The Batu Caves serve as the focal point of the yearly Thaipusam (தைபூசம்) festival, celebrated by Tamil Hindus, and attracts thousands of people for the elaborate festivities. Kavadi Aattam is a ceremonial act of sacrifice and offering practiced by devotees, which forms a central part of the festival. Kavadi (meaning "burden" in Tamil) itself is a physical burden, which usually consists of two semicircular pieces of wood or steel which are bent and attached to a cross structure in its simplest form, that is balanced on the shoulders of the devotee and signifies a form of debt bondage. Worshipers often carry pot(s) of cow milk as an offering (paal kudam). The most extreme and spectacular practice is the carrying of Vel kavadi, a portable altar decorated with peacock feathers and flowers, that is attached to the body of the devotee through multiple skewers and metal hooks pierced into the skin on the chest and back.

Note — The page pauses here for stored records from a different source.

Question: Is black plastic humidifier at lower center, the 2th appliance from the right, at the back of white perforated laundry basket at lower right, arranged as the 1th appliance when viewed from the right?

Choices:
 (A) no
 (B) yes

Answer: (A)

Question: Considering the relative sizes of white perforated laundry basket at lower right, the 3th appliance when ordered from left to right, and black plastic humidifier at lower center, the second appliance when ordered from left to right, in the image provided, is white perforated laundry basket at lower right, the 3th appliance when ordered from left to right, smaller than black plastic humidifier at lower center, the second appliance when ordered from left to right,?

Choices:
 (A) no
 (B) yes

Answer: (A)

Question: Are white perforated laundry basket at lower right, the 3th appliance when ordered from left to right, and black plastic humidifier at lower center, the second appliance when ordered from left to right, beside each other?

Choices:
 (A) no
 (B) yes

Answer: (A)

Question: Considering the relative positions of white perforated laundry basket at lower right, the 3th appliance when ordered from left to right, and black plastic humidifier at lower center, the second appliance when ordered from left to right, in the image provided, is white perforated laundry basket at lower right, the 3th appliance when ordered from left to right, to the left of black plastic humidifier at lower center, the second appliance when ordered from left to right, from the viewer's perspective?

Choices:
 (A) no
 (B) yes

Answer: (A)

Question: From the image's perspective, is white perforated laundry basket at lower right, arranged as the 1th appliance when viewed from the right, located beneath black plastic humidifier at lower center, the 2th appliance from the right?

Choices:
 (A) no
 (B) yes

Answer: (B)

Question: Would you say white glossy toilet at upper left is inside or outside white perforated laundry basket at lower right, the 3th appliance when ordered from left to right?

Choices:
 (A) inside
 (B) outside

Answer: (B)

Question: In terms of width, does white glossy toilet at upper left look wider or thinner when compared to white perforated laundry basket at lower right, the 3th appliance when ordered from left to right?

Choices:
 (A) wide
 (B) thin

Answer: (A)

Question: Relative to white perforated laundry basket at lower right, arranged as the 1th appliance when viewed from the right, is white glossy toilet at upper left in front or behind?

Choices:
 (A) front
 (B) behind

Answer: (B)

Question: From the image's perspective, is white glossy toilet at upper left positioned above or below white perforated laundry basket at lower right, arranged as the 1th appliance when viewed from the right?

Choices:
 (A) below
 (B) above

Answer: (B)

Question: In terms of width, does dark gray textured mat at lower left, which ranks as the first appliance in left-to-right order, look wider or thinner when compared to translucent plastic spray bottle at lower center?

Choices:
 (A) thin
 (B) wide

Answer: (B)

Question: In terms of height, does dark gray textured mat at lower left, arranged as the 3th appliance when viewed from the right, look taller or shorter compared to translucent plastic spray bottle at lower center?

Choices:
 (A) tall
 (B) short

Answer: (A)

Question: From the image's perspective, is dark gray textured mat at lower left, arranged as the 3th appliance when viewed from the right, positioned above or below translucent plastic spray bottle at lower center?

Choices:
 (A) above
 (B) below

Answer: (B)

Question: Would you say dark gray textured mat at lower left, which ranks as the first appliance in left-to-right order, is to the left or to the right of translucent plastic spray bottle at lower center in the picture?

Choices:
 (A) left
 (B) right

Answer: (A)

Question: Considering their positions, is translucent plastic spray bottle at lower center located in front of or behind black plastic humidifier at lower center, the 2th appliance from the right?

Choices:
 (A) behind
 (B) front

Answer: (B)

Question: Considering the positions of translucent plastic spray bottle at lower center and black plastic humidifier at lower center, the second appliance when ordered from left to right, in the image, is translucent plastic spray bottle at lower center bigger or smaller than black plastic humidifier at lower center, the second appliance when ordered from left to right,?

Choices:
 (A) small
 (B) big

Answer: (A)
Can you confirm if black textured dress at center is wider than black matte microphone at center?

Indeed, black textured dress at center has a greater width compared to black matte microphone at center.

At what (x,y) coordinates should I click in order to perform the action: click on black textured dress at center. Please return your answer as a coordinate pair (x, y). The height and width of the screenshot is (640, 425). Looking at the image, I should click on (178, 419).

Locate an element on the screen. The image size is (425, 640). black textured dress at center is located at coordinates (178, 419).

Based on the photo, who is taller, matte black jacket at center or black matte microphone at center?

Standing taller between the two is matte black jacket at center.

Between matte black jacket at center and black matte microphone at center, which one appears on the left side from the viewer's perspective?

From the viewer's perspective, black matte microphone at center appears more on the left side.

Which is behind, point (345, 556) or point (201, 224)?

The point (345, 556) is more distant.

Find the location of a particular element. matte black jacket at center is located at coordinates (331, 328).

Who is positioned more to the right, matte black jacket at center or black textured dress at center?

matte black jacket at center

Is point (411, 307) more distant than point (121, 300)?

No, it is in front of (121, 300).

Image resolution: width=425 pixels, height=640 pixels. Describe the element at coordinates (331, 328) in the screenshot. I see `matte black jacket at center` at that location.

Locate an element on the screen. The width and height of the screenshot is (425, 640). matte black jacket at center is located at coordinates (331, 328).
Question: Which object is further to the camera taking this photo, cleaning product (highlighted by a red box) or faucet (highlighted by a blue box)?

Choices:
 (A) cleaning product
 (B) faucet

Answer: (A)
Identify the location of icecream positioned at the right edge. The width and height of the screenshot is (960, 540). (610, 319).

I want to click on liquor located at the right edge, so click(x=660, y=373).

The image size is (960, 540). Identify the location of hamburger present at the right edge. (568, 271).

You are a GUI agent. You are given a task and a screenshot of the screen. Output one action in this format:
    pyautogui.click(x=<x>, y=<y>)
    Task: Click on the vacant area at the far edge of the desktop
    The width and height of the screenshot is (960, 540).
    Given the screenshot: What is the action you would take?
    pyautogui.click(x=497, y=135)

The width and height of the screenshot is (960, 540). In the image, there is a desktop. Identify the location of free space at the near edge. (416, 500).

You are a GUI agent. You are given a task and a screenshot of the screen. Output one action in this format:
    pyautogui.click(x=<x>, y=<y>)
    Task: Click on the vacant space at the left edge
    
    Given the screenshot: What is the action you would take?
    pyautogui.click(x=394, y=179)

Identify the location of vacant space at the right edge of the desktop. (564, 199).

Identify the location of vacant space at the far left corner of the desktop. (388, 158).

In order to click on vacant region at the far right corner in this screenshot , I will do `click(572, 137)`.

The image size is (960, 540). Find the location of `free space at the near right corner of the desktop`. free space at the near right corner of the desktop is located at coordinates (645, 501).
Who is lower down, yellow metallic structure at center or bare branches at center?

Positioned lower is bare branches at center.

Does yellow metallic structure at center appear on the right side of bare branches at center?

People also do a form of mortification of the flesh by piercing the skin, tongue or cheeks with vel skewers and flagellation. Vibuthi, a type of holy ash is spread across the body including the piercing sites. Drumming and chanting of verses help the devotees enter a state of trance. Devotees usually prepare for the rituals by keeping clean, doing regular prayers, following a vegetarian diet and fasting while remaining celibate for 48 days. A procession begins in the morning on Thaipusam from the Sri Mahamariamman Temple, Kuala Lumpur. A silver chariot weighing 350 kg carrying the idols of Murugan with his consorts Valli and Deivanai is taken along the procession, accompanied by the devotees. After ritual bathing in the nearby Sungai Batu River, the devotees make their way to the temple.

==Rock climbing==

Several scenes of the Batu Caves, 2022

The cave complex which exists on a hillock is a place for rock climbing. There are nearly 160 climbing routes on the north-eastern side of the cave complex, called Damai caves. The routes are scattered across the sides with hills rising to 150 m. These climbing routes can be accessed from the ground level with abseiling and spelunking trips organized by local companies.

== Transportation ==
Batu Caves can be reached by taking the commuter train from KL Sentral in Kuala Lumpur to the Batu Caves Komuter station. Batu Caves may also be reached by bus 11 from Bangkok Bank stop near Central Market. Batu Caves can also be reached by car.